*ACTIVITY*
Could you give back every entry below exactly, with the pictures dropped?

──────

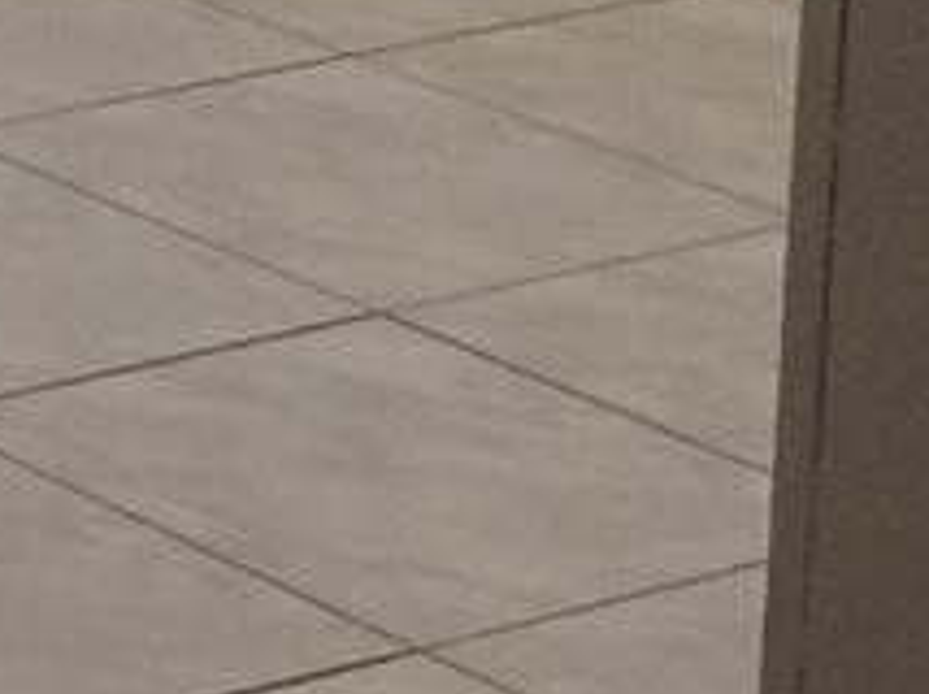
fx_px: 5817
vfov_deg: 6.6
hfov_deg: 8.0
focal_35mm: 217
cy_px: -789
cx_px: -1732
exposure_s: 1/30
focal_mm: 4.15
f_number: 2.2
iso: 32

──────

*RESULT OF THE EXERCISE*
fx_px: 5817
vfov_deg: 6.6
hfov_deg: 8.0
focal_35mm: 217
cy_px: -789
cx_px: -1732
exposure_s: 1/30
focal_mm: 4.15
f_number: 2.2
iso: 32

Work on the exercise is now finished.